_Material provided_

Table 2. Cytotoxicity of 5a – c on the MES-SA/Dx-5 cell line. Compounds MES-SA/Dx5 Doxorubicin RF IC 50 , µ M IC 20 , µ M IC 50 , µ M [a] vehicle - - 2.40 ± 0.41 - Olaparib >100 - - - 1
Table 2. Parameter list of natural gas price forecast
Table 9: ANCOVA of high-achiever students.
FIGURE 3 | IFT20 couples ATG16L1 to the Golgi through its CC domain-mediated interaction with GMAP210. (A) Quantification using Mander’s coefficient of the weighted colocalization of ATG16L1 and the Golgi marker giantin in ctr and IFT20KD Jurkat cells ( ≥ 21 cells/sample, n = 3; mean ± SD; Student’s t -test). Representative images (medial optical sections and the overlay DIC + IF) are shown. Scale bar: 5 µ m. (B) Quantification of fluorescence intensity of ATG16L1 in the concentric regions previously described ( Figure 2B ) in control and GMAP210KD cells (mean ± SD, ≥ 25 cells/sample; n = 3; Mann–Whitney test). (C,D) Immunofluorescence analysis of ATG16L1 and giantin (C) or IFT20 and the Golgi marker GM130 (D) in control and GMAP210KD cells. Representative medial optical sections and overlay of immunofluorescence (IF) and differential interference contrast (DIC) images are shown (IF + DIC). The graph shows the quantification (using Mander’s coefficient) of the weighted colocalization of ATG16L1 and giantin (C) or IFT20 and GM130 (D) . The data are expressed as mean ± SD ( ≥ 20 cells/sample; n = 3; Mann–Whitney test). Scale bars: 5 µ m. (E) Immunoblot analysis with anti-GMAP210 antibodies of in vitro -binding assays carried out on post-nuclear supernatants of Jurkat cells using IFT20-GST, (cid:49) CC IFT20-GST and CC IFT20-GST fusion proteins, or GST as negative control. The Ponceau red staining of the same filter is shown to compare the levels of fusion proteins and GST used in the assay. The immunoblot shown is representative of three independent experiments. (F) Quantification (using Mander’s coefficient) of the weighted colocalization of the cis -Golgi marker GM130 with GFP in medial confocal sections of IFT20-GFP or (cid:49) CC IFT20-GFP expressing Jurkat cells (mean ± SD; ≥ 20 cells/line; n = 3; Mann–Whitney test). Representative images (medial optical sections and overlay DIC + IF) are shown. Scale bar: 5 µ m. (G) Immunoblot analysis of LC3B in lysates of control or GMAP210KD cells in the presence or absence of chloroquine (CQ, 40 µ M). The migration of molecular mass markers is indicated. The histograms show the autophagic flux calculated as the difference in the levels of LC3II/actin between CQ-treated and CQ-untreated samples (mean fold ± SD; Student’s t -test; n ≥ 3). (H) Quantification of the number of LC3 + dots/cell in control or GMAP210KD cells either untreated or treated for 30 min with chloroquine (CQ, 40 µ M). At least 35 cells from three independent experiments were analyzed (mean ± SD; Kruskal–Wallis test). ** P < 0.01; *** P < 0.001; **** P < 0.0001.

_Your goal_
Count each line above that has the word "Table" in it, and write down nothing but the total.

_Result of this task_
3